Last month, an analyst publicly floated the notion of Hills and the recently enlarged Caesars (following its marriage with rival Eldorado Resorts) expanding their existing sports betting relationship into an online gambling/sports betting 50/50 joint venture, similar to the US-facing BetMGM partnership between MGM Resorts and UK-listed GVC Holdings.
Talk of a Hills-Caesars union isn’t exactly new and word came in July that Hills would be taking over management of sportsbooks at Caesars properties in betting-friendly states following the Eldorado marriage. That’s on top of the six Vegas sportsbooks over which Hills gained control via its deal for CG Technology, which was formally approved by Nevada regulators last week.

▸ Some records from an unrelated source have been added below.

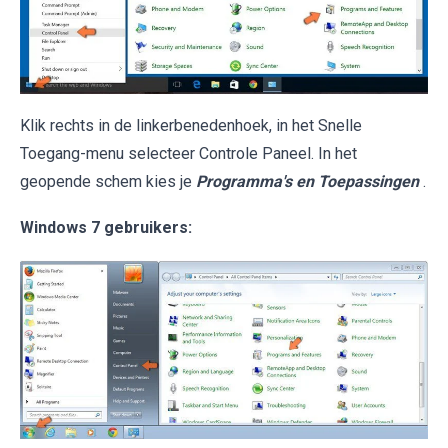
Klik rechts in de linkerbenedenhoek, in het Snelle
Toegang-menu selecteer Controle Paneel. In het
geopende schem kies je
Programma's en Toepassingen
.
Windows 7 gebruikers: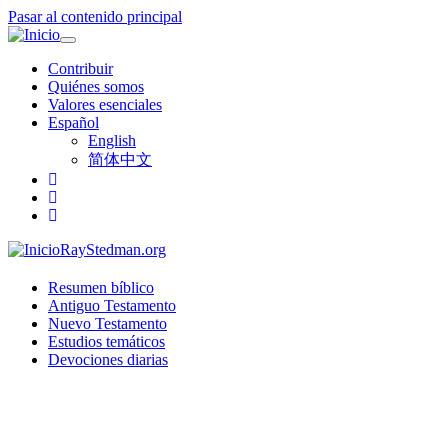
Pasar al contenido principal
Toggle
navigation
Contribuir
Quiénes somos
Valores esenciales
Español
English
简体中文
RayStedman.org
Resumen bíblico
Antiguo Testamento
Nuevo Testamento
Estudios temáticos
Devociones diarias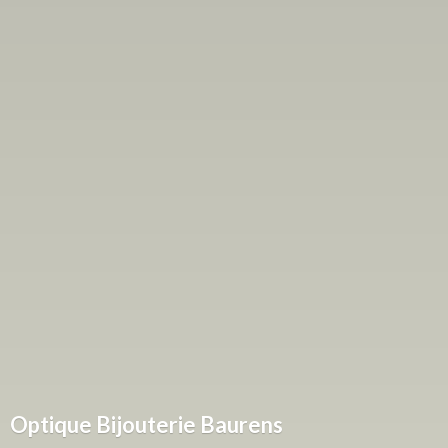
Optique
Bijouterie Baurens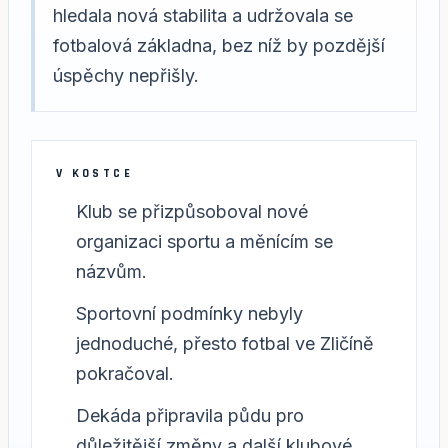
hledala nová stabilita a udržovala se
fotbalová základna, bez níž by pozdější
úspěchy nepřišly.
V KOSTCE
Klub se přizpůsoboval nové
organizaci sportu a měnícím se
názvům.
Sportovní podmínky nebyly
jednoduché, přesto fotbal ve Zličíně
pokračoval.
Dekáda připravila půdu pro
důležitější změny a další klubové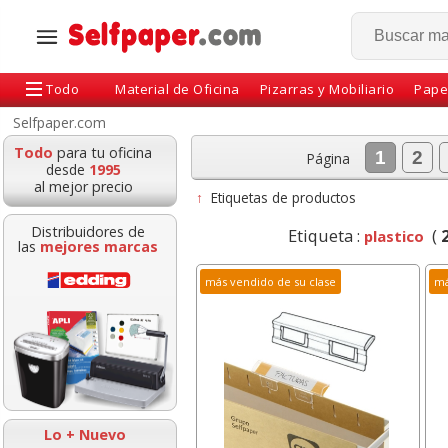
Todo
Material de Oficina
Pizarras y Mobiliario
Pape
Selfpaper.com
Todo
para tu oficina
1
2
Página
desde
1995
al mejor precio
↑
Etiquetas de productos
Distribuidores de
Etiqueta :
(
plastico
las
mejores marcas
más vendido de su clase
má
s papel 75x65x12
Reposapies Fellowes
Fundas de pla
sora tickets TPV
Refresh, con efecto
Fellowes A4 8
egistradoras
ventilación
50% recicl
Lo + Nuevo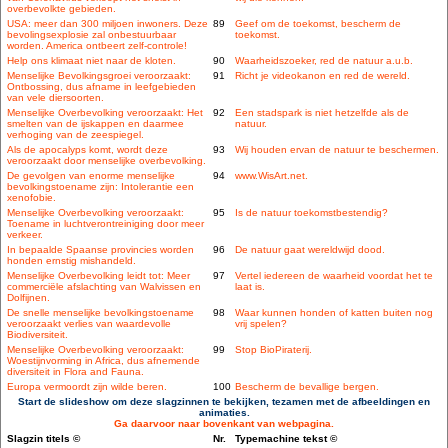
overbevolkte gebieden.
USA: meer dan 300 miljoen inwoners. Deze
89
Geef om de toekomst, bescherm de
bevolingsexplosie zal onbestuurbaar
toekomst.
worden. America ontbeert zelf-controle!
Help ons klimaat niet naar de kloten.
90
Waarheidszoeker, red de natuur a.u.b.
Menselijke Bevolkingsgroei veroorzaakt:
91
Richt je videokanon en red de wereld.
Ontbossing, dus afname in leefgebieden
van vele diersoorten.
Menselijke Overbevolking veroorzaakt: Het
92
Een stadspark is niet hetzelfde als de
smelten van de ijskappen en daarmee
natuur.
verhoging van de zeespiegel.
Als de apocalyps komt, wordt deze
93
Wij houden ervan de natuur te beschermen.
veroorzaakt door menselijke overbevolking.
De gevolgen van enorme menselijke
94
www.WisArt.net.
bevolkingstoename zijn: Intolerantie een
xenofobie.
Menselijke Overbevolking veroorzaakt:
95
Is de natuur toekomstbestendig?
Toename in luchtverontreiniging door meer
verkeer.
In bepaalde Spaanse provincies worden
96
De natuur gaat wereldwijd dood.
honden ernstig mishandeld.
Menselijke Overbevolking leidt tot: Meer
97
Vertel iedereen de waarheid voordat het te
commerciële afslachting van Walvissen en
laat is.
Dolfijnen.
De snelle menselijke bevolkingstoename
98
Waar kunnen honden of katten buiten nog
veroorzaakt verlies van waardevolle
vrij spelen?
Biodiversiteit.
Menselijke Overbevolking veroorzaakt:
99
Stop BioPiraterij.
Woestijnvorming in Africa, dus afnemende
diversiteit in Flora and Fauna.
Europa vermoordt zijn wilde beren.
100
Bescherm de bevallige bergen.
Start de slideshow om deze slagzinnen te bekijken, tezamen met de afbeeldingen en
animaties.
Ga daarvoor naar bovenkant van webpagina.
Slagzin titels ©
Nr.
Typemachine tekst ©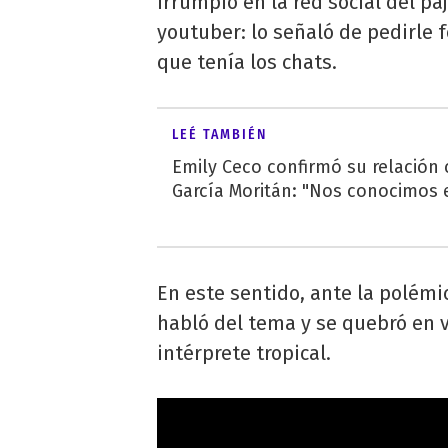
irrumpió en la red social del pa
youtuber: lo señaló de pedirle f
que tenía los chats.
LEÉ TAMBIÉN
Emily Ceco confirmó su relación
García Moritán: "Nos conocimos e
En este sentido, ante la polémi
habló del tema y se quebró en vi
intérprete tropical.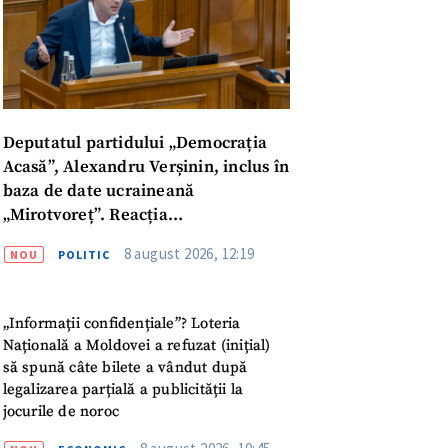
Deputatul partidului „Democrația
Acasă”, Alexandru Verșinin, inclus în
baza de date ucraineană
„Mirotvoreț”. Reacția
parlamentarului
8 august 2026, 12:19
NOU
POLITIC
„Informații confidențiale”? Loteria
Națională a Moldovei a refuzat (inițial)
să spună câte bilete a vândut după
legalizarea parțială a publicității la
jocurile de noroc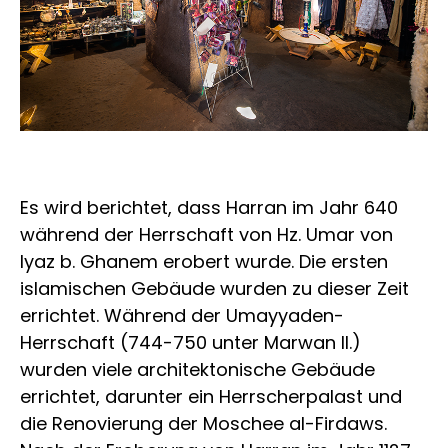
Es wird berichtet, dass Harran im Jahr 640
während der Herrschaft von Hz. Umar von
Iyaz b. Ghanem erobert wurde. Die ersten
islamischen Gebäude wurden zu dieser Zeit
errichtet. Während der Umayyaden-
Herrschaft (744-750 unter Marwan II.)
wurden viele architektonische Gebäude
errichtet, darunter ein Herrscherpalast und
die Renovierung der Moschee al-Firdaws.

On Tuesday, William Hill US CEO Joe Asher told Bloomberg that his company and Caesars were indeed talking about further integration of their operations, although he was coy on the specifics. Asher said only that “there’s a lot of opportunity in there, and we think that we’ve got some really powerful assets in this space, so obviously it’s an ongoing subject of discussion.”
One year ago, then-Eldorado CEO (and current Caesars CEO) Tom Reeg suggested one possible result of the upcoming merger would be the spinoff of Caesars’ sports betting and online casino operations into a standalone “pure-play” entity. As the US market continues to liberalize, Reeg believes the betting/online combo could generate revenue of between $600m and $700m in 2021.
An online gambling/betting spinoff would not only simplify management of new Caesars’ sprawling land-based operations but – as recent IPOs have revealed – provide a lot of pocket money for the spinners (and help pay down some of new Caesars’ sizable debt).